Monday, 21 March 2022


Jordan MillerKeynote Presentation

Title to be Confirmed
Jordan Miller, Assistant Professor of Engineering and Founder of the Advanced Manufacturing Research Program, Rice University, United States of America


Engineering Organ-Specific Microvasculature for Regeneration and Disease Modeling
Ying Zheng, Associate Professor, Department of Bioengineering, University of Washington, United States of America

Engineered tissues have emerged as promising new approaches to repair damaged tissues as well as to provide useful platforms for drug testing and disease modeling. Obstacles remain to recreate organ-specific vasculature and tissue environment for disease modeling. In this talk, I will present our progress in generating complex vascular structure with large range of diameters and curvatures, by combining multiple fabrication tools, to support its remodeling, thick tissue growth and blood perfusion. I will present means to study organ-specific vascular structure and function. I will summarize the remaining challenges and perspective in exploiting engineering tools to advance our understanding of biology and medicine.


Thomas BollenbachKeynote Presentation

Title to be Confirmed
Thomas Bollenbach, Chief Technology Officer, Advanced Regenerative Manufacturing Institute (ARMI, BioFabUSA, United States of America


Wai Yee YeongKeynote Presentation

Title to be Confirmed.
Wai Yee Yeong, Programme Director and Associate Professor, Nanyang Technological University, Singapore


Yan Yan Shery HuangKeynote Presentation

Cellular Dynamics and ‘MOrPF-genesis’ in Biofabrication and Bioprinting
Yan Yan Shery Huang, Assistant Professor, Department of Engineering, University of Cambridge, United Kingdom

Dynamic and time-dependent processes are inherent in living matters. With the aim to fabricate advanced biological systems and products, it is important to consider how cells dynamically interact with their ‘biofabrication’ protocol and environment. This talk will focus on three example cases. First, it will present process visualization of cell extrusion deposition through a high-resolution nozzle. In this context, we observed the motions of cells were overwhelmed by cellular re-organization events in a nozzle, including aggregation and sedimentation. Thus, the cells do not follow the flow paths purely driven by a laminar fluid flow within a narrow tip. In the second example, the talk will present how cells could dynamically adjust their shapes during migration, in response to different microfibre patterns from straight to curly. Key morphological features such as the variation of cells’ minor axis were identified for understanding cell migration in fibril matrices. In the third example, it will present how integrating self-assembly and biofabrication could lead an organoid engineering approach termed Multi-Organoid Patterning and Fusion (MOrPF). MOrPF is used to assemble scaffold-free macroscale airway tubes, leading to flowable organoid-on-a-chip, and branching tubular structures. Together, our studies might provide guiding principles for optimizing biofabrication processes of cell-laden constructs.

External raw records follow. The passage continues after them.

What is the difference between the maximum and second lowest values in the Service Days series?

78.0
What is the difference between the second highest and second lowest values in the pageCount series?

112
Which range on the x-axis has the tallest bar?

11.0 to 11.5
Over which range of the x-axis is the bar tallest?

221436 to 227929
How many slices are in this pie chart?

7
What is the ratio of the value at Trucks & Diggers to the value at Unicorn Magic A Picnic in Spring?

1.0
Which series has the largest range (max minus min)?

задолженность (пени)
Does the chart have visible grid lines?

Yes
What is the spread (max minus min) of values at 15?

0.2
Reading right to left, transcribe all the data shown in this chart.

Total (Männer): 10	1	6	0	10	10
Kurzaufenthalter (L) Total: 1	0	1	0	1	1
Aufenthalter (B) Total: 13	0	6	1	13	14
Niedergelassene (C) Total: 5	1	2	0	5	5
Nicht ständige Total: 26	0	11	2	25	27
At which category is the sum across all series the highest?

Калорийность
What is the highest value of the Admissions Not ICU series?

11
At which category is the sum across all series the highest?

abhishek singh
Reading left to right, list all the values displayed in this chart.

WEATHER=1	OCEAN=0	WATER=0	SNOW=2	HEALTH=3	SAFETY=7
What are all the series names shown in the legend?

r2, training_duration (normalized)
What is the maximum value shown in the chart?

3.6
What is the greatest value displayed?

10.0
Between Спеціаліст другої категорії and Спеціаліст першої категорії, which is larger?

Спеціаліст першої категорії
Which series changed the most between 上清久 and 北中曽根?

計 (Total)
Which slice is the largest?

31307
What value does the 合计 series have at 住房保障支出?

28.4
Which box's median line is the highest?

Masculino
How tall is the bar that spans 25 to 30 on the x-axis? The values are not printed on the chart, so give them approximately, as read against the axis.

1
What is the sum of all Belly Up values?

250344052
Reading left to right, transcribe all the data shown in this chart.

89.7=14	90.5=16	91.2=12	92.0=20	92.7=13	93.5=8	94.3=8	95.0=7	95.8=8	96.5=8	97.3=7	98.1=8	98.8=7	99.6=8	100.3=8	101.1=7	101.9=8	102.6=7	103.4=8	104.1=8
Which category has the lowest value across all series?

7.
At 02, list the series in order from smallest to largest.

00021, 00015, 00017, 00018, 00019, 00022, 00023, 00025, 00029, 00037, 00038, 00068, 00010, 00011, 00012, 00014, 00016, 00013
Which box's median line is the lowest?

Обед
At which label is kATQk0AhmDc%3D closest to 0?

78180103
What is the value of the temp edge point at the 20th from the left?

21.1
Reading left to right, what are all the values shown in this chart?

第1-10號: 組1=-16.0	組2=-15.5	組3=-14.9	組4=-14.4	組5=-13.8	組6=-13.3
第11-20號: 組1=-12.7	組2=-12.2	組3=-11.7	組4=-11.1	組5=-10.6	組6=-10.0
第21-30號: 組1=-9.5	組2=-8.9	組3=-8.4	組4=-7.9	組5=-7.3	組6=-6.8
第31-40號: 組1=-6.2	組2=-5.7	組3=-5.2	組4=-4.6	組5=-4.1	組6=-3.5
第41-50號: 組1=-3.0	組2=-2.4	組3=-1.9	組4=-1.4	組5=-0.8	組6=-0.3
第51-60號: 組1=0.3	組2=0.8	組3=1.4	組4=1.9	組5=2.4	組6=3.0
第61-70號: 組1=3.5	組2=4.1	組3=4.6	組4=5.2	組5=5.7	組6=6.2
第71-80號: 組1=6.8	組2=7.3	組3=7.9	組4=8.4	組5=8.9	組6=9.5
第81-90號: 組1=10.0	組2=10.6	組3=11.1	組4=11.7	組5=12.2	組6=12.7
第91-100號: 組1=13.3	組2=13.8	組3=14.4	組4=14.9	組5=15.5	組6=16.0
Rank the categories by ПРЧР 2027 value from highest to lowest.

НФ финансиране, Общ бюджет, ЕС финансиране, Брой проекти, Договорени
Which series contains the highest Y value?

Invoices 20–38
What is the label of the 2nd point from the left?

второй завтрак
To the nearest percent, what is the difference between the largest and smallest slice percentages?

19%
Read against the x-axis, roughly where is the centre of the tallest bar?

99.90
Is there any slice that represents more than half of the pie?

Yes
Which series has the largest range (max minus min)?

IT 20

Biofabrication of Heart Tissues using Cardiac Spheroids and 3D Bioprinting Technology for in vitro and in vivo Applications
Carmine Gentile, Lecturer in the School of Biomedical Engineering, University of Technology Sydney, Australia

3D bioprinting technology has emerged in the past 15 years as a tool for the bioengineering of human tissues and organs. In this approach, bioinks containing tissue-specific cells are deposited within permissive hydrogels to 3D bioprint viable and functional tissues. Dr Gentile’s team has developed cardiac bioinks by co-culturing cardiac cells in 3D as cardiac spheroids, which are then embedded in specialized hydrogels. 3D bioprinted heart tissues are viable, highly vascularized and contract synchronously when electrically paced. They are currently used for in vitro drug discovery and toxicity studies, for disease modeling of myocardial damage (i.e., heart attack in a Petri dish) and for cardiac regeneration purposes in vivo. Given their unique features in recapitulating the microenvironment typical of the human heart and its pathophysiology, 3D bioprinted heart tissues have the potential to be used to both prevent and treat cardiovascular disease in patients.


Stephanie SeidlitsKeynote Presentation

Engineering Ex Vivo Models of Brain Cancer
Stephanie Seidlits, Associate Professor, Biomedical Engineering, University of Texas at Austin, United States of America

The Seidlits lab works to design matrix-mimetic biomaterials for engineering tissues of the central nervous system (CNS). We work with hyaluronic acid (HA), a major component of the extracellular matrix (ECM) in the CNS, as a base material to create ex vivo models of brain and tumor tissues. I will discuss our work modeling glioblastoma (GBM), the most lethal, yet common, cancer originating in the brain. We have developed HA-based culture platforms that provide a controlled experimental context in which to characterize how the ECM microenvironment facilitates GBM tumor aggression. These biomaterial-based cultures of patient-derived GBM cells can model several aspects of clinical tumors, including kinetics of acquired resistance to chemotherapies, metabolic changes, and vasculature-associated infiltration.